Il colonnello Covetti coordina gli interventi di sicurezza a Mineo

Allarme sicurezza nelle campagne di Mineo, in provincia di Catania: pronta la risposta dello Stato, che scende nuovamente in campo, a seguito degli eventi vandalo-deliquenziali perpetrati, nei giorni scorsi e nell’ultimo triennio, a danno dei giovani impianti di agrumeti. Già da ieri sono stati intensificati i controlli, da parte dei carabinieri della Compagnia di Palagonia che, su disposizione del comandante provinciale dell’Arma, il col. Raffaele Covetti. Questi alcuni dei contenuti cardine della riunione del Comitato per l’ordine pubblico e la sicurezza, presieduto dal Prefetto di Catania, dott. Claudio Sammartino, ma coordinato dal col. Covetti, che ha imposto ulteriori direttive, per arginare ogni fenomeno delinquenziale.
Le indagini, da parte dei militari proseguono intanto a ritmo serrato, con uomini in divisa e in borghese, nel tentativo di assicurare alla Giustizia gli autori di questi vili gesti. Un fenomeno che, dal 2017 a oggi, ha colpito 9 aziende agricole, per un totale di 8-10 mila piante danneggiate, di cui 3.400 solo nel 2017 a danno di un’azienda e almeno altre 5 mila nei giorni scorsi.
Al vertice in videoconferenza hanno altresì preso parte il comandante provinciale della Guardia di Finanza di Catania, il col. Raffaele D’Angelo, il questore, dott. Mario della Cioppa, oltre al dirigente dell’Ispettorato ripartimentale delle foreste e il comdante della polizia della Città metropolitana di Catania. Emerge, dunque, l’impegno delle forze dell’ordine, che dovranno avvalersi altresì della collaborazione degli agricoltori e dei cittadini. La risposta dello Stato è stata insomma tempestiva, anche perché a supporto del piano investigativo, si stanno accelerando i tempi, per definire il progetto di un sistema di videosorveglianza, da finanziare coi fondi del ministero degli Interni.

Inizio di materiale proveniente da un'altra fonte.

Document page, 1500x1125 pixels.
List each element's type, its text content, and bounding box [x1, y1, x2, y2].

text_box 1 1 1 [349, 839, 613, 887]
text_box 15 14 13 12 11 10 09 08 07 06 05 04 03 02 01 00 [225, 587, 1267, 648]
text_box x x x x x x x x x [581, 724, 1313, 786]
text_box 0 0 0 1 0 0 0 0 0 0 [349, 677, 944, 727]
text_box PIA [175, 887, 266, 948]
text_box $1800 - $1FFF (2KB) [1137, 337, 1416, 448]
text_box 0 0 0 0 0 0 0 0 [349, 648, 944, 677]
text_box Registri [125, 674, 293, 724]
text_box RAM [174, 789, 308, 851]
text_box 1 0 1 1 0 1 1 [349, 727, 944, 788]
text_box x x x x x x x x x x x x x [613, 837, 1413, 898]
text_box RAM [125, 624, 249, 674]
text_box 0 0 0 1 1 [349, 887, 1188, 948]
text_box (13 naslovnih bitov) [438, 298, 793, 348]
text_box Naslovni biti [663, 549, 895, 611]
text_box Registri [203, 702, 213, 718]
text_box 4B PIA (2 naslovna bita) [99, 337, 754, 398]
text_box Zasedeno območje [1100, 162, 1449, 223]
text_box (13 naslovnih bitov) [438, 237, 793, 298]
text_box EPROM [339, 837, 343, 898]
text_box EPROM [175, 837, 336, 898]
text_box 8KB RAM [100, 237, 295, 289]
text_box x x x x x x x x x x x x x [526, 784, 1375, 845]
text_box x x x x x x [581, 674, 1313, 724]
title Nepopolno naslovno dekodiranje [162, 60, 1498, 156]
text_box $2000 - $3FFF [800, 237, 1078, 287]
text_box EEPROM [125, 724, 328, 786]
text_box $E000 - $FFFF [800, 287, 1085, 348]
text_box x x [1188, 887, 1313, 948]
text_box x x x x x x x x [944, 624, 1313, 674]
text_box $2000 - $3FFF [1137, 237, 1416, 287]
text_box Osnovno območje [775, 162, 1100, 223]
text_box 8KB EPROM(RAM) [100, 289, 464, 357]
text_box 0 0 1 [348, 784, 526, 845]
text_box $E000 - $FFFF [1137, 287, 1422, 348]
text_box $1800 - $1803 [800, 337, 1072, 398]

Un altro elemento di valutazione riguarda poi la redazione di un piano di mappatura, richiesto dal sindaco di Mineo, Giuseppe Mistretta, delle aree interessate da giovani impianti, per individuare gli obiettivi sensibili, mediante la fornitura di fogli di mappa e particelle agli investigatori. Questi ultimi invitano fra l’altro i cittadini alla collaborazione e a segnalare alle forze dell’ordine eventuali attività sospette che potrebbero registrarsi nelle zone rurali esposte al rischio.